Automated cell culture and high throughput screening
Effective drug discovery and development rely heavily on the availability of predictive preclinical models. For decades, target-based drug discovery has focused on immortalized cells to identify and optimize inhibitory or activating molecules. Testing on more complex biological systems takes place only during late stages in the drug development pipeline. Bringing the most relevant biology into the pipeline earlier would help to mitigate late-stage failures due to safety or efficacy concerns. However, complex biological systems are rarely available in the scale required for high throughput screening. Recent developments in human induced pluripotent stem cell (hiPSC) technologies hold great promise to overcome these limitations.
hiPSCs retain patient-specific genetic background information, differentiate into functional cell types, and closely mimic human pathophysiology. Ncardia has developed a system for scaled expansion and differentiation of hiPSCs, generating large batches of cells that can be cryopreserved until use. This enables the same batch of hiPSC-derived cells to be used for both hit identification and lead optimization.

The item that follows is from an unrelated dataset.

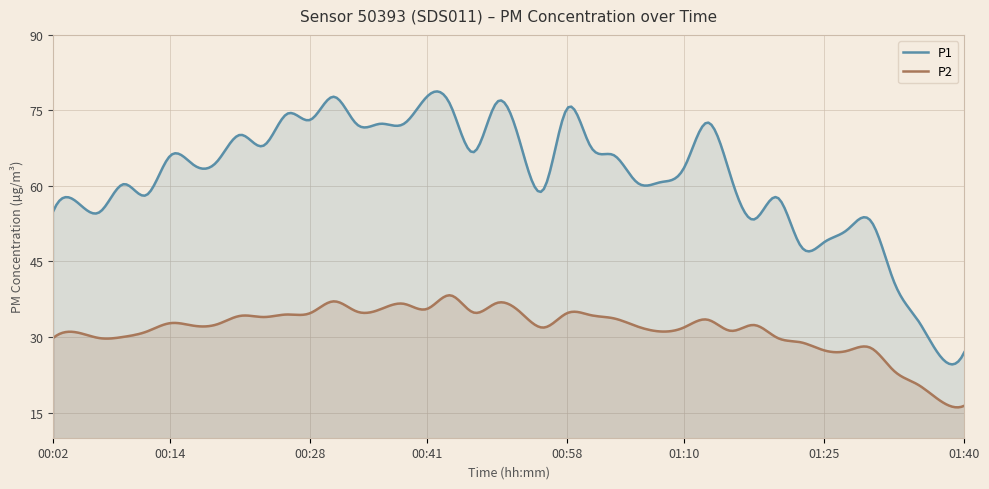

Rank the series by their average value, from highest to lowest.

P1, P2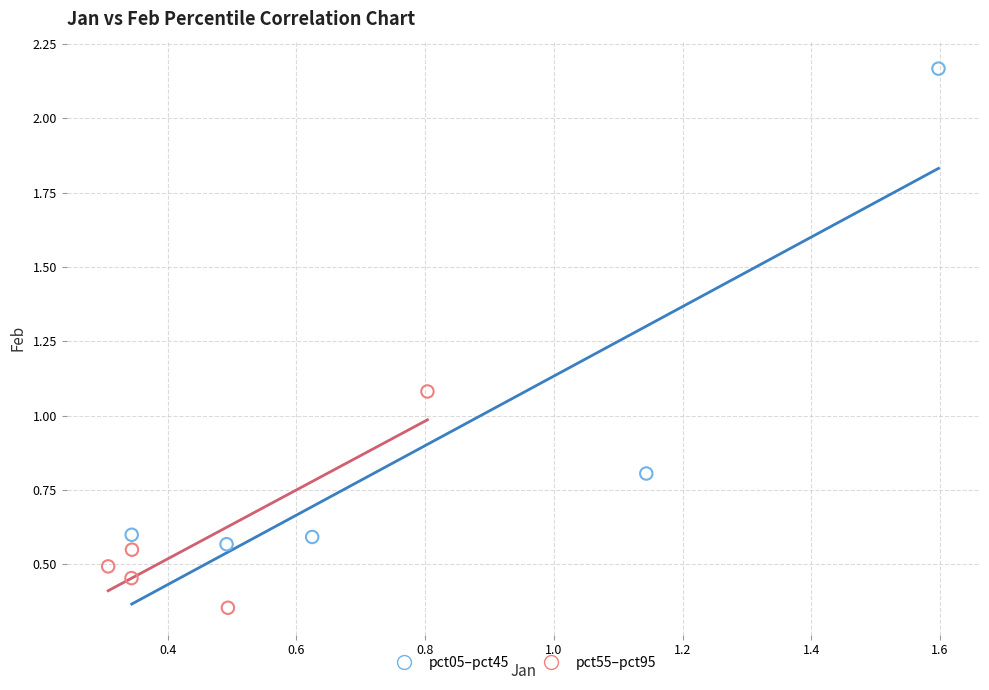

Which series contains the highest Y value?

pct05–pct45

Successful drug efficacy screening and validation studies require not only a physiologically relevant cell model, but also validated high throughput screening (HTS) protocols to test the effects of drug candidates. To achieve this, Ncardia has automated its cell culture processes in a 384-well microplate format, as well as its assay readouts and data handling.
This article outlines how the Fluent workstation was used to automate cell culture for Ncardia’s beating, hiPSC-derived cardiomyocytes. It also describes the use of these cultured cells to screen >3,500 small molecules in a chemically induced hypertrophy disease model, using a validated phenotypic assay.